(Page-level text extractions)

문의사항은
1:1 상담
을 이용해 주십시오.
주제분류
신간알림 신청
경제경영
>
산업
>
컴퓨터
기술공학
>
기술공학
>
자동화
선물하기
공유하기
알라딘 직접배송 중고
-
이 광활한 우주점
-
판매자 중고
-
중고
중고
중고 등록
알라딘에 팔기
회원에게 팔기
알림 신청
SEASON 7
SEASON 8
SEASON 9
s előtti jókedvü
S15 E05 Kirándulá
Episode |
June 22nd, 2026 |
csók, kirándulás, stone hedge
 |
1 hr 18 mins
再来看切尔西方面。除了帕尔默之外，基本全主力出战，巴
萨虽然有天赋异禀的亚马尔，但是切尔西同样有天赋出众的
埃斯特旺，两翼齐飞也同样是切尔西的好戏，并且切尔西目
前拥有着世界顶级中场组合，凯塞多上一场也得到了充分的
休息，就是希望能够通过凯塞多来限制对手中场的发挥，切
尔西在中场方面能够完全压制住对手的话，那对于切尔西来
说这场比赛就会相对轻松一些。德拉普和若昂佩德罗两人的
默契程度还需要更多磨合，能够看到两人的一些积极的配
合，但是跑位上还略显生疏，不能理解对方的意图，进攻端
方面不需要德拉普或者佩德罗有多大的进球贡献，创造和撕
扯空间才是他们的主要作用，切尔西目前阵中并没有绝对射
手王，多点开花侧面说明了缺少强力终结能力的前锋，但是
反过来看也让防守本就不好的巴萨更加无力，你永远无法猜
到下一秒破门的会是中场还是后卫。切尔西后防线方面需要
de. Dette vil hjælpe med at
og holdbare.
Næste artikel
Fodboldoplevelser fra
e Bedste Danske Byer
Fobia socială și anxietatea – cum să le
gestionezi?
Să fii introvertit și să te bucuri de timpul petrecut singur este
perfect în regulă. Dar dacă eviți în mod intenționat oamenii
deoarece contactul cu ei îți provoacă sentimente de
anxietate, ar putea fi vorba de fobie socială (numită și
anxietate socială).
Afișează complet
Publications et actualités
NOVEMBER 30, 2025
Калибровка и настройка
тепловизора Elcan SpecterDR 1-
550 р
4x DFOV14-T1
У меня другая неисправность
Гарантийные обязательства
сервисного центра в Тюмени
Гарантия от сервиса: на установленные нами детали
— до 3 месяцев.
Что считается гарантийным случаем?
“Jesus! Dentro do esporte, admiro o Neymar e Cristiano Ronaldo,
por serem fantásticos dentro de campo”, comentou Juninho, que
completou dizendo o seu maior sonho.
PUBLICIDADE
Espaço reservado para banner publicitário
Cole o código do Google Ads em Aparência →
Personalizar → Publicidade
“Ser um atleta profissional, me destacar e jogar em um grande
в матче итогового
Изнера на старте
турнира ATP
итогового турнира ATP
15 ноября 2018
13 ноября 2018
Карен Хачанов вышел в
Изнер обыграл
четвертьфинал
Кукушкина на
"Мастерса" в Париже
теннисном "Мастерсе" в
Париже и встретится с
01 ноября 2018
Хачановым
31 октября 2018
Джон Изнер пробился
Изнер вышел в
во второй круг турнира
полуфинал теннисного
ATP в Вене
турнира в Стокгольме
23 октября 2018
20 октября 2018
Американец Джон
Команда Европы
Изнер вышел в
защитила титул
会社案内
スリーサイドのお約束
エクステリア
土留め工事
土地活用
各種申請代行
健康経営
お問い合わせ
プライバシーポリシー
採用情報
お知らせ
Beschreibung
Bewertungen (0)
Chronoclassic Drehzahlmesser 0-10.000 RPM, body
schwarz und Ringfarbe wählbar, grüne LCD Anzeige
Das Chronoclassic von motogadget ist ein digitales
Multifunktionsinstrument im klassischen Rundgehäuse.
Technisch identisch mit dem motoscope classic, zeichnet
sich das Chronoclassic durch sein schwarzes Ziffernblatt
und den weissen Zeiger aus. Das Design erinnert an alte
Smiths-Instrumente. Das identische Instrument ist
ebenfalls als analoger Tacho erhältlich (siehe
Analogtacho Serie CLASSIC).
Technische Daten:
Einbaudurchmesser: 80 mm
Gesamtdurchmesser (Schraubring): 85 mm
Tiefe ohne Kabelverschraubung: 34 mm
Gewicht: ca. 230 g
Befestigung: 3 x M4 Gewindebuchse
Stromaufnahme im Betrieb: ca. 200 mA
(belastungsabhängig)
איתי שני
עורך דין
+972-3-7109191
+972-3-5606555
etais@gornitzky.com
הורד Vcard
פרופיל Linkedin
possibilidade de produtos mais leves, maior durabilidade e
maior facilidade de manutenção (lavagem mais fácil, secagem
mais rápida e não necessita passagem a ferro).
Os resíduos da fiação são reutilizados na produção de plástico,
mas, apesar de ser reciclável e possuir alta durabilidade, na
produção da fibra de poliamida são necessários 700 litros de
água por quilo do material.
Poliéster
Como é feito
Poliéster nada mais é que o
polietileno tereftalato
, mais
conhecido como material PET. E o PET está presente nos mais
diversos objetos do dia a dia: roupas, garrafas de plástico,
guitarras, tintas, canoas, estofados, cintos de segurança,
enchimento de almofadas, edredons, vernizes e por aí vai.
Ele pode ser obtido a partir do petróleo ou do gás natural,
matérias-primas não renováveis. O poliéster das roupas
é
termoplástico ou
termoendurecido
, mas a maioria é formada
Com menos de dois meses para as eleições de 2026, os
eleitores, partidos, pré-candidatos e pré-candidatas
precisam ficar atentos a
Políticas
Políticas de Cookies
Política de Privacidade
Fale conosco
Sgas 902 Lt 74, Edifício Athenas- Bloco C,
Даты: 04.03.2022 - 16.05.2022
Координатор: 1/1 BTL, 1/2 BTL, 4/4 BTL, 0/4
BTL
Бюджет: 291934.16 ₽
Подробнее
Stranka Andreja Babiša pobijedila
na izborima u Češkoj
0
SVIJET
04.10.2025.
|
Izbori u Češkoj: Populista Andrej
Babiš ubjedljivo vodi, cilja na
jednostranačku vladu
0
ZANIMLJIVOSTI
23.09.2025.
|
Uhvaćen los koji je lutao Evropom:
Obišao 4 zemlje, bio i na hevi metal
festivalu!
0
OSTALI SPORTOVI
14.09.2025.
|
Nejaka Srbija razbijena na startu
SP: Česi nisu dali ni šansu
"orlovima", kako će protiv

**YOUR OBJECTIVE:**
From the very first line of the data through the line with "说这场比赛就会相对轻松一些。德拉普和若昂佩德罗两人的" in it, please reproduce each line exactly and output nothing more.

**YOUR SOLUTION:**
문의사항은
1:1 상담
을 이용해 주십시오.
주제분류
신간알림 신청
경제경영
>
산업
>
컴퓨터
기술공학
>
기술공학
>
자동화
선물하기
공유하기
알라딘 직접배송 중고
-
이 광활한 우주점
-
판매자 중고
-
중고
중고
중고 등록
알라딘에 팔기
회원에게 팔기
알림 신청
SEASON 7
SEASON 8
SEASON 9
s előtti jókedvü
S15 E05 Kirándulá
Episode |
June 22nd, 2026 |
csók, kirándulás, stone hedge
 |
1 hr 18 mins
再来看切尔西方面。除了帕尔默之外，基本全主力出战，巴
萨虽然有天赋异禀的亚马尔，但是切尔西同样有天赋出众的
埃斯特旺，两翼齐飞也同样是切尔西的好戏，并且切尔西目
前拥有着世界顶级中场组合，凯塞多上一场也得到了充分的
休息，就是希望能够通过凯塞多来限制对手中场的发挥，切
尔西在中场方面能够完全压制住对手的话，那对于切尔西来
说这场比赛就会相对轻松一些。德拉普和若昂佩德罗两人的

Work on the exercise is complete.